ASSIGNMENT →
From the very first line down to the line containing "the metal pole at point 940,387 | 27.22 +1.66", write out the material exactly as it appears, and no more.

PROVIDED DATA →

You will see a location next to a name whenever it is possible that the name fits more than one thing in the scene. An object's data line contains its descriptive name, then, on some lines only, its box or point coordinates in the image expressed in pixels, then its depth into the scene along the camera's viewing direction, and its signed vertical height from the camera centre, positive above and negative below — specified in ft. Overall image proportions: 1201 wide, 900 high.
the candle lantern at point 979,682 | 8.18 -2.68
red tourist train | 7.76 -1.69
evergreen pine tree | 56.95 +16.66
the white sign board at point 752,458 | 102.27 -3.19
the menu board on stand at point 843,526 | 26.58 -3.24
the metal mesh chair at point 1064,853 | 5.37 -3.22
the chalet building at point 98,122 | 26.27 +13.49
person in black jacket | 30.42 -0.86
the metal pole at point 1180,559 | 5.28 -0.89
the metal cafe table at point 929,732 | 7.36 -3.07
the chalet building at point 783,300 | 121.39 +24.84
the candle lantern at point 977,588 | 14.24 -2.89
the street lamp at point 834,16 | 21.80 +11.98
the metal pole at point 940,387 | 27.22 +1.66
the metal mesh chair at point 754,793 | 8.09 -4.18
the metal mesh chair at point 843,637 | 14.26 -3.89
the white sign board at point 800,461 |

RESPONSE TO THIS EXERCISE →
You will see a location next to a name whenever it is possible that the name fits more than one thing in the scene. An object's data line contains its descriptive name, then, on some lines only, its box or point coordinates in the image expressed in pixels, then its depth into the scene along the camera's viewing direction, and its signed vertical height from the camera centre, positive above and negative below — specified in ft. Overall image proportions: 1201 wide, 900 high.
the candle lantern at point 979,682 | 8.18 -2.68
red tourist train | 7.76 -1.69
evergreen pine tree | 56.95 +16.66
the white sign board at point 752,458 | 102.27 -3.19
the menu board on stand at point 843,526 | 26.58 -3.24
the metal mesh chair at point 1064,853 | 5.37 -3.22
the chalet building at point 98,122 | 26.27 +13.49
person in black jacket | 30.42 -0.86
the metal pole at point 1180,559 | 5.28 -0.89
the metal cafe table at point 929,732 | 7.36 -3.07
the chalet building at point 783,300 | 121.39 +24.84
the candle lantern at point 977,588 | 14.24 -2.89
the street lamp at point 834,16 | 21.80 +11.98
the metal pole at point 940,387 | 27.22 +1.66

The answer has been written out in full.